Web脆弱性診断ツールについての文章によると、上野氏はツールの間で何が違うと述べていますか。

● **提示文**

******************************

ツール自体の機能に大差はない? 決め手は目に見えない「サポート」

 Web脆弱性診断を実施するに当たって気になる問題は「予算」だろう。ちょっと検索してみれば分かるように、「OWASP ZAP」などオープンソースソフトウェアとして公開されている無償の手動診断補助ツールにはじまり、数十万、さらには数百万単位のものに至るまで、はっきり言えば「ピンキリ」という状態だ。いったいどう見極めていくべきだろうか。

 意外なことに上野氏は、「自動診断ツールと手動診断補助ツール、ソースコード診断ツールと種類は異なりますが、どんな脆弱性を発見できるかの機能については、ツール自体の差は大きくはないと思います」と述べた。では何が違うかというと、「サポート」だという。

******************************

● **提供一覧**
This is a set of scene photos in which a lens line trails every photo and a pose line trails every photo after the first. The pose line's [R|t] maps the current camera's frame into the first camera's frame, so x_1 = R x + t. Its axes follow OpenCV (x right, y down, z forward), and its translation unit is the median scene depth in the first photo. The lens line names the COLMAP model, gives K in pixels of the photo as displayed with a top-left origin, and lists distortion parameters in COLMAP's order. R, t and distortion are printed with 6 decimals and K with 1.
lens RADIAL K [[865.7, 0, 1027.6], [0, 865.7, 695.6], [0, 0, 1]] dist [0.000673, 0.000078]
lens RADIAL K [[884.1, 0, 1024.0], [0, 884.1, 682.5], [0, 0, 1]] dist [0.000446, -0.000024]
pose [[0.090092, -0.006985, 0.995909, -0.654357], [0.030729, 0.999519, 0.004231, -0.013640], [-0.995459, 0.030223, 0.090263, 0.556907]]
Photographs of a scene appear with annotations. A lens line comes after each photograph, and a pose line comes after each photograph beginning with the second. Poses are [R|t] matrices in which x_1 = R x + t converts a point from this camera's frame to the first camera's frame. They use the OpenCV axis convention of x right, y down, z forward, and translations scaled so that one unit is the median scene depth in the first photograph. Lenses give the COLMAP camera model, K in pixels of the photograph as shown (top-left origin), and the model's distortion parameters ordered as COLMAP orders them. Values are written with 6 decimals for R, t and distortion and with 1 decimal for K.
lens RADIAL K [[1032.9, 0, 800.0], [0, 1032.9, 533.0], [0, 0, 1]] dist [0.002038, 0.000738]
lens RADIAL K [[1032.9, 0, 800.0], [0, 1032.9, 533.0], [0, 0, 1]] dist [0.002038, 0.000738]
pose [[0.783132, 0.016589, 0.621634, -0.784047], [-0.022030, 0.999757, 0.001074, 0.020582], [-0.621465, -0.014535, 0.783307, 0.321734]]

******************************

● **解答**
「サポート」が違うと述べています。